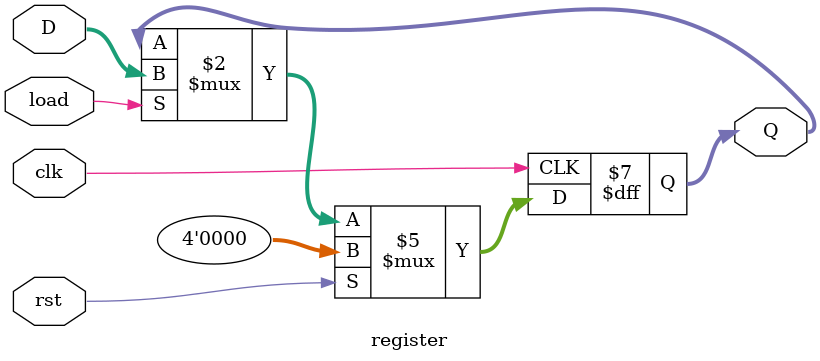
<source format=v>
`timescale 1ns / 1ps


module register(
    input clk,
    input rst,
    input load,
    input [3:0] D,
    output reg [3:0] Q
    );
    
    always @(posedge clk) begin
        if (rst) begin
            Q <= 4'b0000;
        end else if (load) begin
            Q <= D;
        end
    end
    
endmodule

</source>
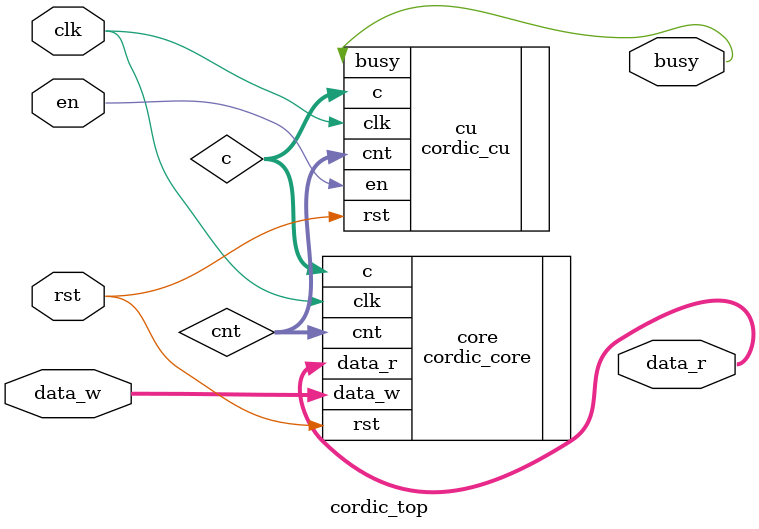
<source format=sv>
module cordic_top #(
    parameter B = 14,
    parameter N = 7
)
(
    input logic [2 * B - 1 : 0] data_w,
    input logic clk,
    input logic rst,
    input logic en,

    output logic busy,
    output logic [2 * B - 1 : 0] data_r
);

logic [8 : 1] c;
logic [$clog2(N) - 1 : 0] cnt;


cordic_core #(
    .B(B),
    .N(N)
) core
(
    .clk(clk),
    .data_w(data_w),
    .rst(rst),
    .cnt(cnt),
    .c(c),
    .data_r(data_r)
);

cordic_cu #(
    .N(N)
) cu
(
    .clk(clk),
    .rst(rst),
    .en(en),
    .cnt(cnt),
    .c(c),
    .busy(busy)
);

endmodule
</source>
────────────────────────────────────────
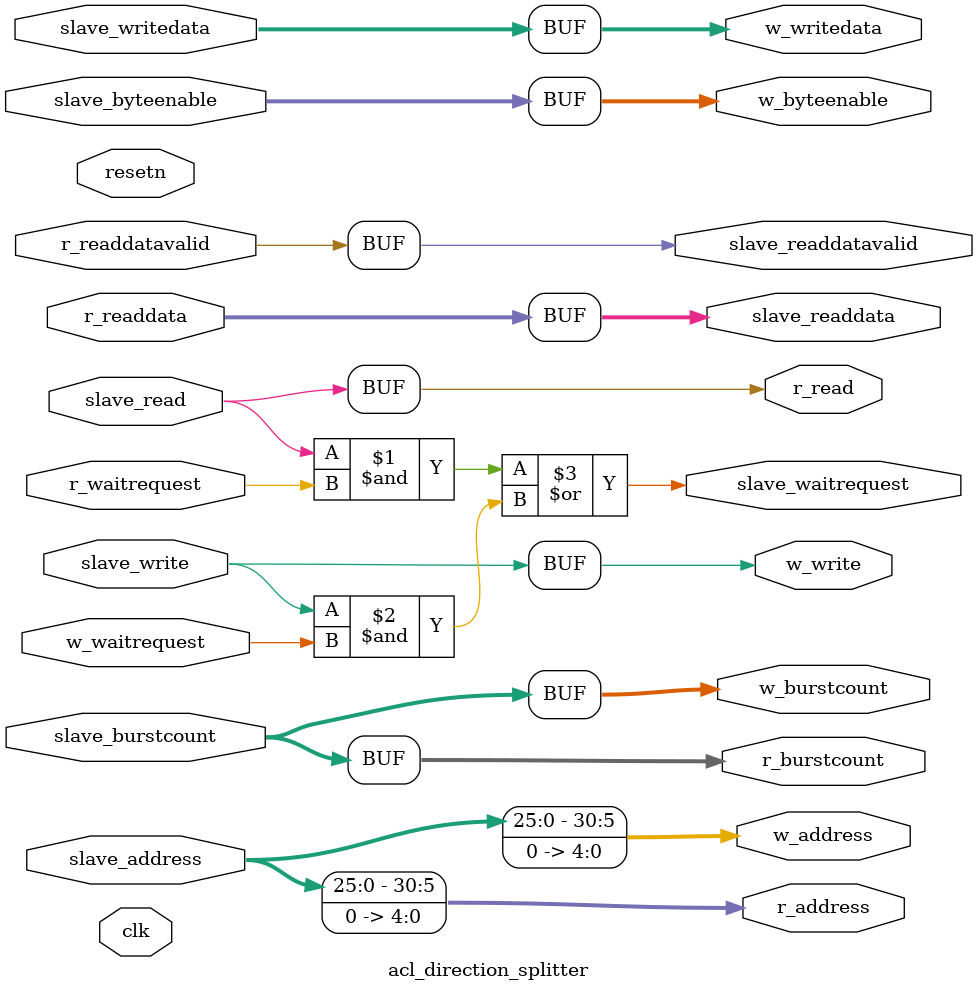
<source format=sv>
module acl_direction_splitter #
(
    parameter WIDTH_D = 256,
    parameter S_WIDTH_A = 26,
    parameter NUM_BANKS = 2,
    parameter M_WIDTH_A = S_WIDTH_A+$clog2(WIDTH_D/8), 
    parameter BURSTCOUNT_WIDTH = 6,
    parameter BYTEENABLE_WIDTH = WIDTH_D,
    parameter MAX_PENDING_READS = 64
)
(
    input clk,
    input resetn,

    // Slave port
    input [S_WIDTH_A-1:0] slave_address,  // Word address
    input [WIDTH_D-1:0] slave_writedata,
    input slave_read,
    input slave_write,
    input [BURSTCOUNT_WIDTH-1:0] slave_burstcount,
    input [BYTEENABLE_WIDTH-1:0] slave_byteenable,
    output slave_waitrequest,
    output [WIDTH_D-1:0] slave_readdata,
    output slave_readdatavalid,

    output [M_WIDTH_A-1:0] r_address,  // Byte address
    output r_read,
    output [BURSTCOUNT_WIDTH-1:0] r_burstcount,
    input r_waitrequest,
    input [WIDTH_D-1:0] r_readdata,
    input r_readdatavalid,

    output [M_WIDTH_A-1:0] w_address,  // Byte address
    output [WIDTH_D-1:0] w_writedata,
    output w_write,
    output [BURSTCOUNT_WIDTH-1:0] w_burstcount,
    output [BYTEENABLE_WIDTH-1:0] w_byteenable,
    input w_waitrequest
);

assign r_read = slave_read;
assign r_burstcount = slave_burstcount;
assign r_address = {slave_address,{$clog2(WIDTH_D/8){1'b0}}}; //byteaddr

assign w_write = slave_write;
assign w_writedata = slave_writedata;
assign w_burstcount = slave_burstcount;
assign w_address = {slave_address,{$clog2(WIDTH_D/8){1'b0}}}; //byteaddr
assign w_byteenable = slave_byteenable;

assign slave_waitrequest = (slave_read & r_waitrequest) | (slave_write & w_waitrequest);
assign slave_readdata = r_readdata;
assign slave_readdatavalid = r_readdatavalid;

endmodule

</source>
────────────────────────────────────────
From the data above, return every line from the line that has "assign r_read = slave_read;" up to and including the line that has "assign w_byteenable = slave_byteenable;", exactly.

Finished exercise ->
assign r_read = slave_read;
assign r_burstcount = slave_burstcount;
assign r_address = {slave_address,{$clog2(WIDTH_D/8){1'b0}}}; //byteaddr

assign w_write = slave_write;
assign w_writedata = slave_writedata;
assign w_burstcount = slave_burstcount;
assign w_address = {slave_address,{$clog2(WIDTH_D/8){1'b0}}}; //byteaddr
assign w_byteenable = slave_byteenable;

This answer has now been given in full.